Considere-se, no caso, que o voto vencido significaria, para o acusado, um regime de cumprimento de pena menos rigoroso (regime aberto, e não semiaberto) e, mais que isso, a substituição da pena privativa de liberdade por pena restritiva de direitos, cabível para uma condenação à pena de quatro anos de reclusão. A lei processual assegura ao acusado, em caso de divergência entre desembargadores da mesma turma, um recurso para órgão mais graduado do tribunal (o plenário ou as turmas reunidas), de modo que as posições conflitantes sejam debatidas por um maior número de julgadores. No exemplo acima narrado, porém, a atitude do desembargador significou a impossibilidade de o acusado levar essa discussão adiante, para, assim, tentar obter um julgamento mais favorável.

Tenha-se em conta também que, no caso, não se tratou de discussão sobre matéria de direito, que justificasse o respeito a um precedente da turma, mas de uma matéria de fato. A divergência, portanto, não foi sobre o conteúdo da orientação jurídica, mas sobre a aplicação de um princípio ou regra às características do caso concretamente julgado.


Em qualquer hipótese, no processo criminal, em que a lei reserva um recurso à defesa com base em voto divergente, não pode ser admitida a "ressalva de entendimento pessoal", para formar uma ficção de julgamento "unânime", o que cerceia o direito da parte de opor embargos infringentes ao acórdão.

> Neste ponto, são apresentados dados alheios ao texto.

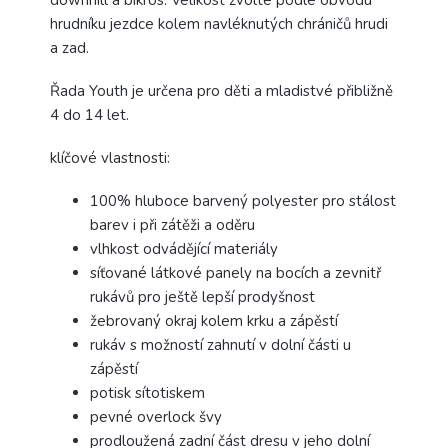
downhill a bikros. Velikost zvolte podle obvodu
hrudníku jezdce kolem navléknutých chráničů hrudi
a zad.
Řada Youth je určena pro děti a mladistvé přibližně
4 do 14 let.
klíčové vlastnosti:
100% hluboce barvený polyester pro stálost
barev i při zátěži a oděru
vlhkost odvádějící materiály
síťované látkové panely na bocích a zevnitř
rukávů pro ještě lepší prodyšnost
žebrovaný okraj kolem krku a zápěstí
rukáv s možností zahnutí v dolní části u
zápěstí
potisk sítotiskem
pevné overlock švy
prodloužená zadní část dresu v jeho dolní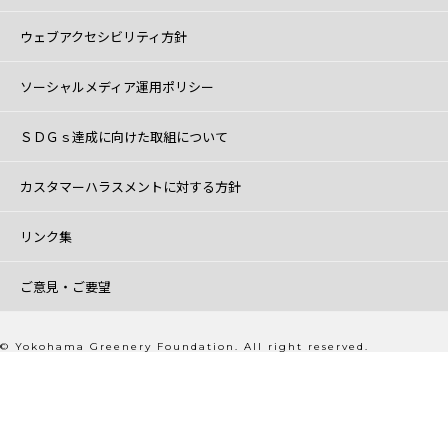
ウェブアクセシビリティ方針
ソーシャルメディア運用ポリシー
ＳＤＧｓ達成に向けた取組について
カスタマーハラスメントに対する方針
リンク集
ご意見・ご要望
© Yokohama Greenery Foundation. All right reserved.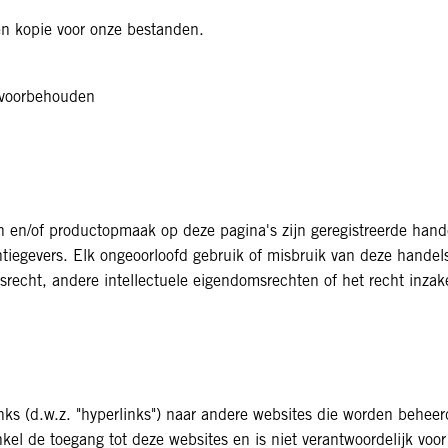
en kopie voor onze bestanden.
 voorbehouden
n en/of productopmaak op deze pagina's zijn geregistreerde h
ntiegevers. Elk ongeoorloofd gebruik of misbruik van deze handel
recht, andere intellectuele eigendomsrechten of het recht inzake
inks (d.w.z. "hyperlinks") naar andere websites die worden behe
kel de toegang tot deze websites en is niet verantwoordelijk voo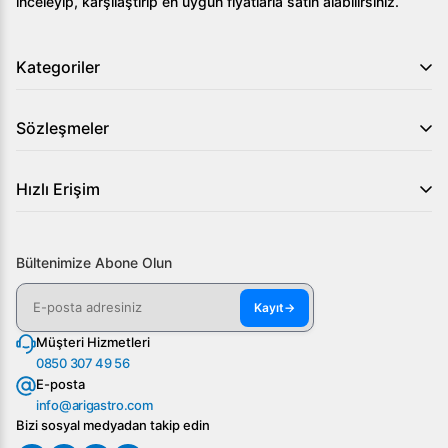
inceleyip, karşılaştırıp en uygun fiyatlarla satın alabilirsiniz.
Kategoriler
Sözleşmeler
Hızlı Erişim
Bültenimize Abone Olun
Kayıt
→
Müşteri Hizmetleri
0850 307 49 56
E-posta
info@arigastro.com
Bizi sosyal medyadan takip edin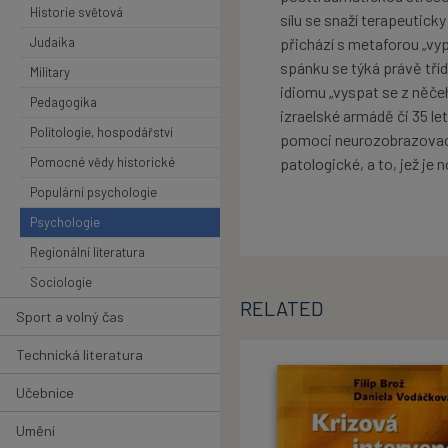
Historie světová
sílu se snaží terapeutick
Judaika
přichází s metaforou „vyp
spánku se týká právě tří
Military
idiomu „vyspat se z něče
Pedagogika
izraelské armádě či 35 le
Politologie, hospodářství
pomoci neurozobrazovacíc
Pomocné vědy historické
patologické, a to, jež je
Populární psychologie
Psychologie
Regionální literatura
Sociologie
RELATED
Sport a volný čas
Technická literatura
Učebnice
Umění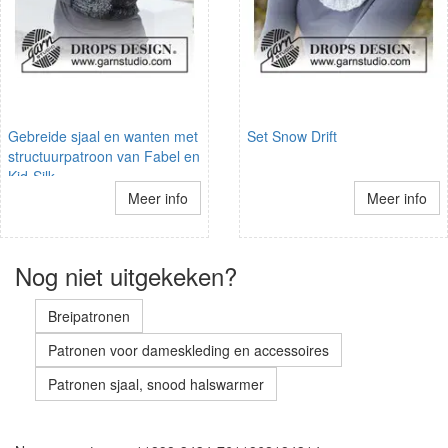
Gebreide sjaal en wanten met
Set Snow Drift
structuurpatroon van Fabel en
Kid-Silk.
Meer info
Meer info
Nog niet uitgekeken?
Breipatronen
Patronen voor dameskleding en accessoires
Patronen sjaal, snood halswarmer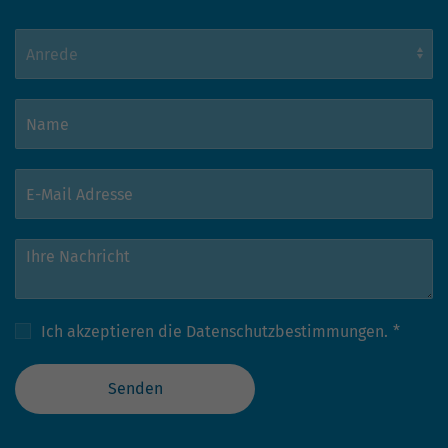
Ich akzeptieren die
Datenschutzbestimmungen.
*
Senden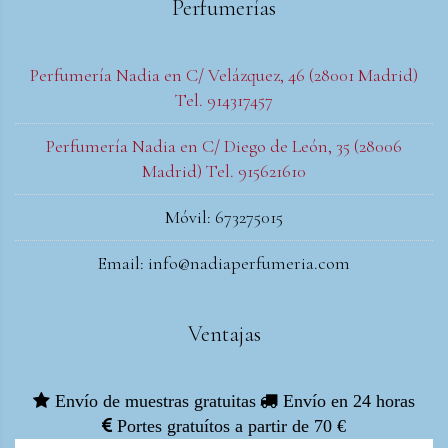
Perfumerías
Perfumería Nadia en C/ Velázquez, 46 (28001 Madrid)
Tel. 914317457
Perfumería Nadia en C/ Diego de León, 35 (28006
Madrid) Tel. 915621610
Móvil: 673275015
Email: info@nadiaperfumeria.com
Ventajas
Envío de muestras gratuitas
Envío en 24 horas
Portes gratuítos a partir de 70 €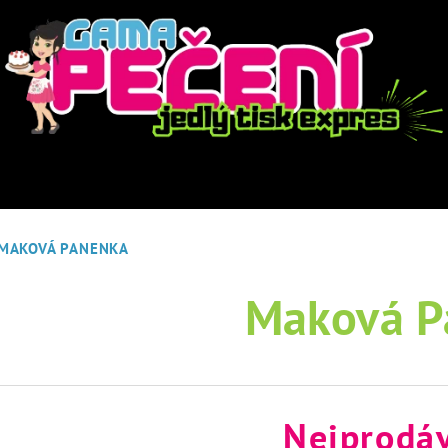
MAKOVÁ PANENKA
Maková P
Nejprodáv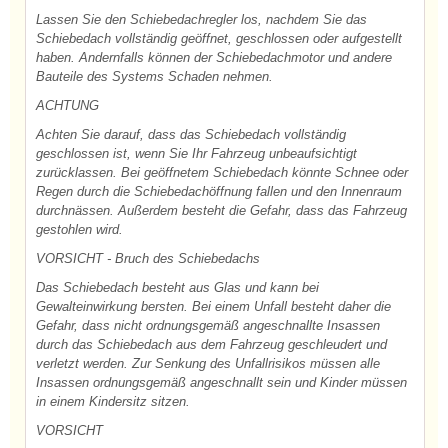
Lassen Sie den Schiebedachregler los, nachdem Sie das
Schiebedach vollständig geöffnet, geschlossen oder aufgestellt
haben. Andernfalls können der Schiebedachmotor und andere
Bauteile des Systems Schaden nehmen.
ACHTUNG
Achten Sie darauf, dass das Schiebedach vollständig
geschlossen ist, wenn Sie Ihr Fahrzeug unbeaufsichtigt
zurücklassen. Bei geöffnetem Schiebedach könnte Schnee oder
Regen durch die Schiebedachöffnung fallen und den Innenraum
durchnässen. Außerdem besteht die Gefahr, dass das Fahrzeug
gestohlen wird.
VORSICHT - Bruch des Schiebedachs
Das Schiebedach besteht aus Glas und kann bei
Gewalteinwirkung bersten. Bei einem Unfall besteht daher die
Gefahr, dass nicht ordnungsgemäß angeschnallte Insassen
durch das Schiebedach aus dem Fahrzeug geschleudert und
verletzt werden. Zur Senkung des Unfallrisikos müssen alle
Insassen ordnungsgemäß angeschnallt sein und Kinder müssen
in einem Kindersitz sitzen.
VORSICHT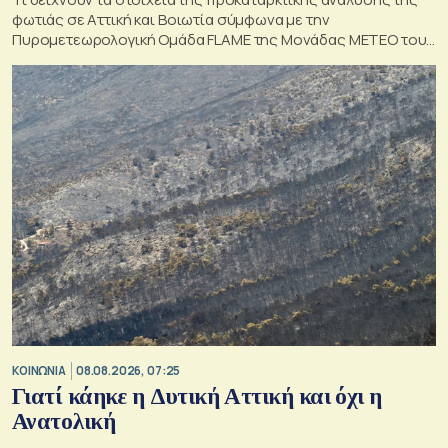
φωτιάς σε Αττική και Βοιωτία σύμφωνα με την
Πυρομετεωρολογική Ομάδα FLAME της Μονάδας ΜΕΤΕΟ του
Εθνικού Αστεροσκοπείου Αθηνών.
ΚΟΙΝΩΝΙΑ
08.08.2026, 07:25
Γιατί κάηκε η Δυτική Αττική και όχι η
Ανατολική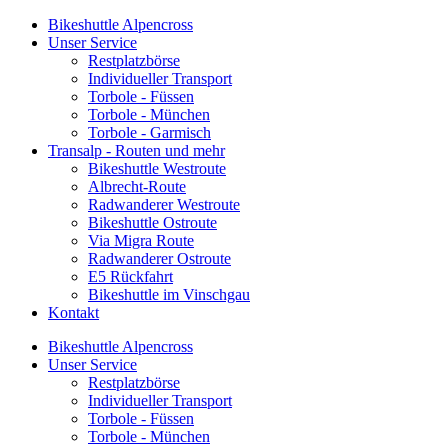
Bikeshuttle Alpencross
Unser Service
Restplatzbörse
Individueller Transport
Torbole - Füssen
Torbole - München
Torbole - Garmisch
Transalp - Routen und mehr
Bikeshuttle Westroute
Albrecht-Route
Radwanderer Westroute
Bikeshuttle Ostroute
Via Migra Route
Radwanderer Ostroute
E5 Rückfahrt
Bikeshuttle im Vinschgau
Kontakt
Bikeshuttle Alpencross
Unser Service
Restplatzbörse
Individueller Transport
Torbole - Füssen
Torbole - München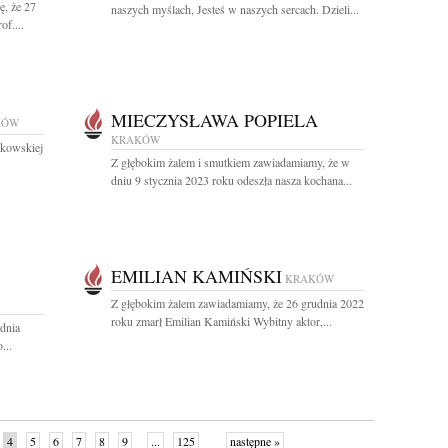
ę, że 27
naszych myślach, Jesteś w naszych sercach. Dzieli...
of....
MIECZYSŁAWA POPIELA
KÓW
KRAKÓW
kowskiej
Z głębokim żalem i smutkiem zawiadamiamy, że w
dniu 9 stycznia 2023 roku odeszła nasza kochana...
EMILIAN KAMIŃSKI
KRAKÓW
Z głębokim żalem zawiadamiamy, że 26 grudnia 2022
roku zmarł Emilian Kamiński Wybitny aktor,...
dnia
...
4
5
6
7
8
9
...
125
następne »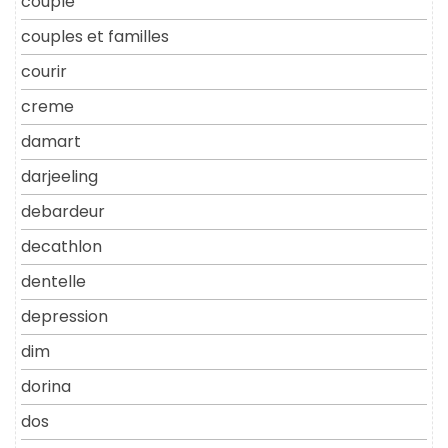
couple
couples et familles
courir
creme
damart
darjeeling
debardeur
decathlon
dentelle
depression
dim
dorina
dos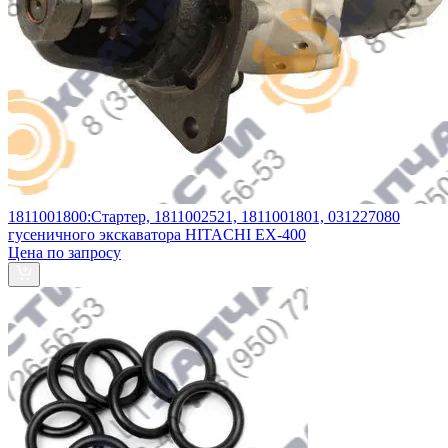
1811001800:Стартер, 1811002521, 1811001801, 031227080
гусеничного экскаватора HITACHI EX-400
Цена по запросу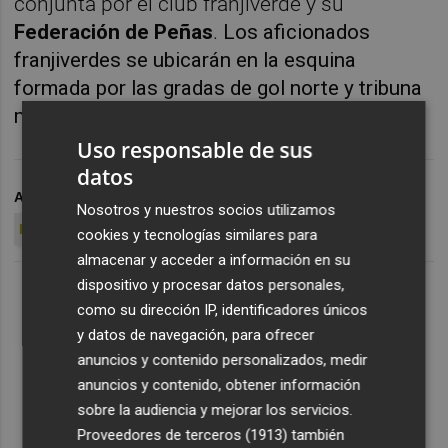
conjunta por el club franjiverde y su
Federación de Peñas
.
Los aficionados
franjiverdes se ubicarán en la esquina
formada por las gradas de gol norte y tribuna
marcador.
Uso responsable de sus
datos
ARCHIVADO EN
ELCHE CF
ALBACETE BALOMPIÉ
Nosotros y nuestros socios utilizamos
FEDERACIÓN DE PEÑAS DEL ELCHE
cookies y tecnologías similares para
almacenar y acceder a información en su
dispositivo y procesar datos personales,
como su dirección IP, identificadores únicos
y datos de navegación, para ofrecer
anuncios y contenido personalizados, medir
anuncios y contenido, obtener información
sobre la audiencia y mejorar los servicios.
Proveedores de terceros (1913)
también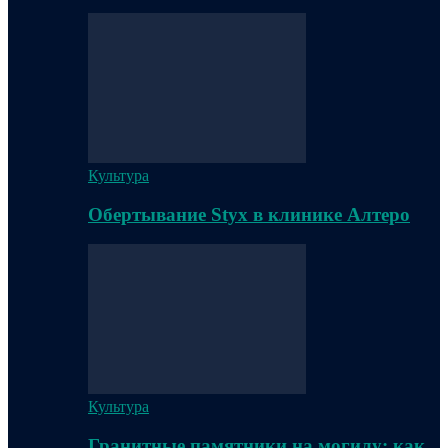
Культура
Обертывание Styx в клинике Алтеро
Культура
Гранитные памятники на могилу: как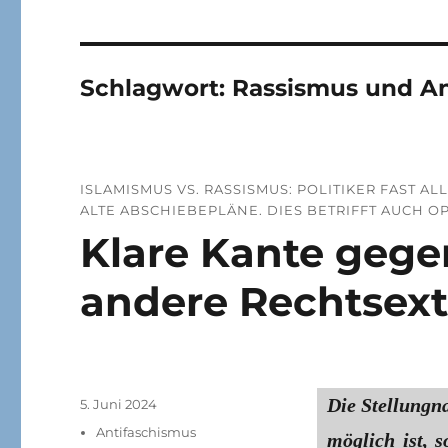
Schlagwort:
Rassismus und A
ISLAMISMUS VS. RASSISMUS: POLITIKER FAST 
ALTE ABSCHIEBEPLÄNE. DIES BETRIFFT AUCH O
Klare Kante gege
andere Rechtsex
Die Stellungna
Veröffentlicht
5. Juni 2024
am
Kategorien
Antifaschismus
möglich ist, 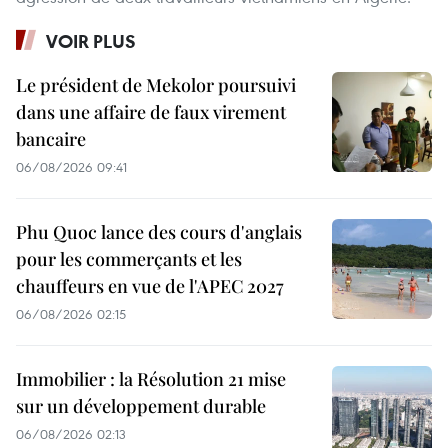
VOIR PLUS
Le président de Mekolor poursuivi
dans une affaire de faux virement
bancaire
06/08/2026 09:41
Phu Quoc lance des cours d'anglais
pour les commerçants et les
chauffeurs en vue de l'APEC 2027
06/08/2026 02:15
Immobilier : la Résolution 21 mise
sur un développement durable
06/08/2026 02:13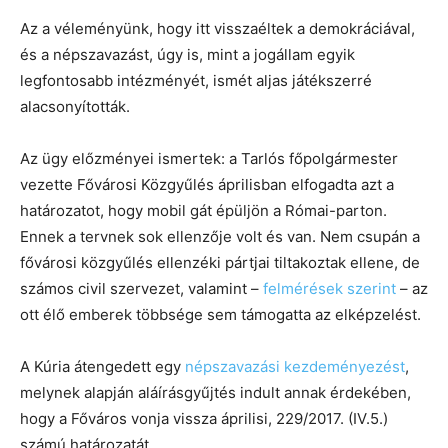
Az a véleményünk, hogy itt visszaéltek a demokráciával,
és a népszavazást, úgy is, mint a jogállam egyik
legfontosabb intézményét, ismét aljas játékszerré
alacsonyították.
Az ügy előzményei ismertek: a Tarlós főpolgármester
vezette Fővárosi Közgyűlés áprilisban elfogadta azt a
határozatot, hogy mobil gát épüljön a Római-parton.
Ennek a tervnek sok ellenzője volt és van. Nem csupán a
fővárosi közgyűlés ellenzéki pártjai tiltakoztak ellene, de
számos civil szervezet, valamint –
felmérések szerint
– az
ott élő emberek többsége sem támogatta az elképzelést.
A Kúria átengedett egy
népszavazási kezdeményezést
,
melynek alapján aláírásgyűjtés indult annak érdekében,
hogy a Főváros vonja vissza áprilisi, 229/2017. (IV.5.)
számú határozatát.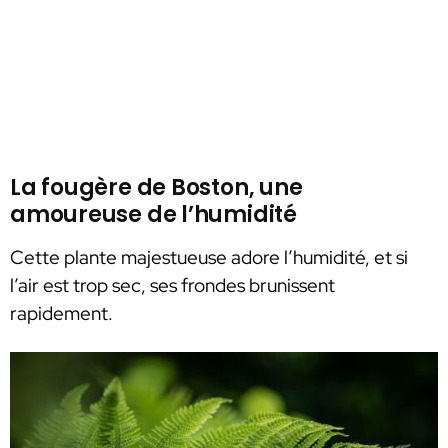
La fougère de Boston, une
amoureuse de l’humidité
Cette plante majestueuse adore l’humidité, et si
l’air est trop sec, ses frondes brunissent
rapidement.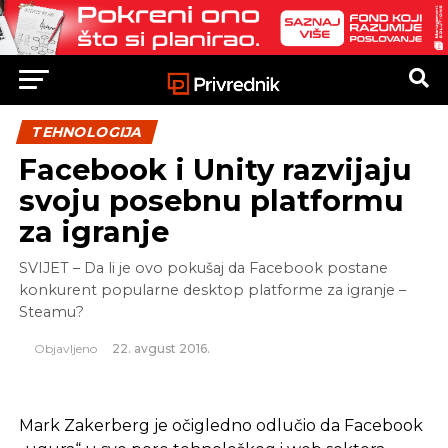
TEHNOLOGIJA
Facebook i Unity razvijaju
svoju posebnu platformu
za igranje
SVIJET – Da li je ovo pokušaj da Facebook postane
konkurent popularne desktop platforme za igranje –
Steamu?
Objavljeno
22. avgust 2016.
Mark Zakerberg je očigledno odlučio da Facebook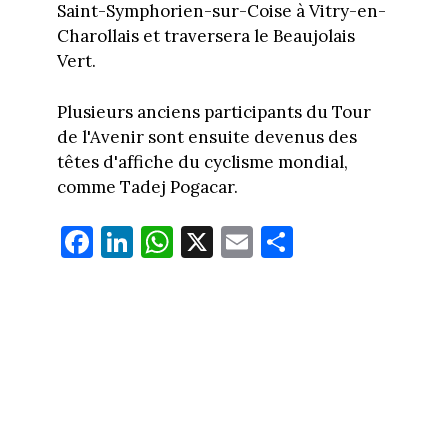
Saint-Symphorien-sur-Coise à Vitry-en-
Charollais et traversera le Beaujolais
Vert.
Plusieurs anciens participants du Tour
de l'Avenir sont ensuite devenus des
têtes d'affiche du cyclisme mondial,
comme Tadej Pogacar.
Fa
Li
W
X
E
Pa
ce
nk
ha
m
rt
bo
ed
ts
ail
ag
ok
In
Ap
er
p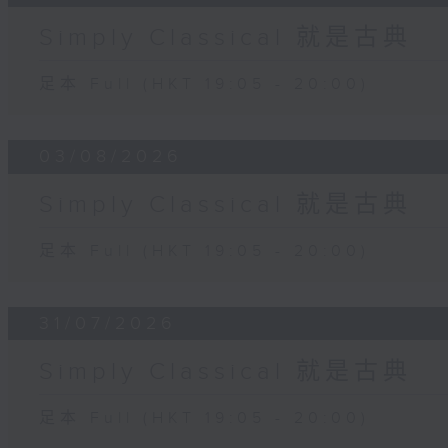
Simply Classical 就是古典
足本 Full (HKT 19:05 - 20:00)
03/08/2026
Simply Classical 就是古典
足本 Full (HKT 19:05 - 20:00)
31/07/2026
Simply Classical 就是古典
足本 Full (HKT 19:05 - 20:00)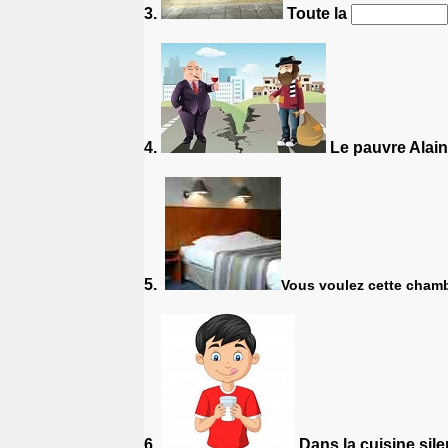
3.
Toute la
4.
Le pauvre Alain
5.
Vous voulez cette cham
6.
Dans la cuisine sile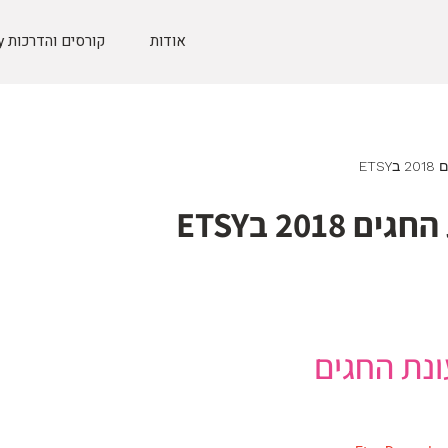
אודות
קורסים והדרכות Etsy
ET
201 בETSY
נת החגים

Nessas condições, sustenta-se aqui que, quando ocorra a proclamação pelo desembargador de entendimento diverso favorável ao acusado seguida de adesão sua ao voto da maioria em processo criminal, a defesa técnica deve pedir o registro da posição divergente, que deve ser compreendida como voto vencido, para fins de oposição de embargos infringentes ao plenário ou às turmas reunidas, sob pena de ofensa à norma do artigo 609, parágrafo único, do Código de Processo Penal e à própria garantia da ampla defesa.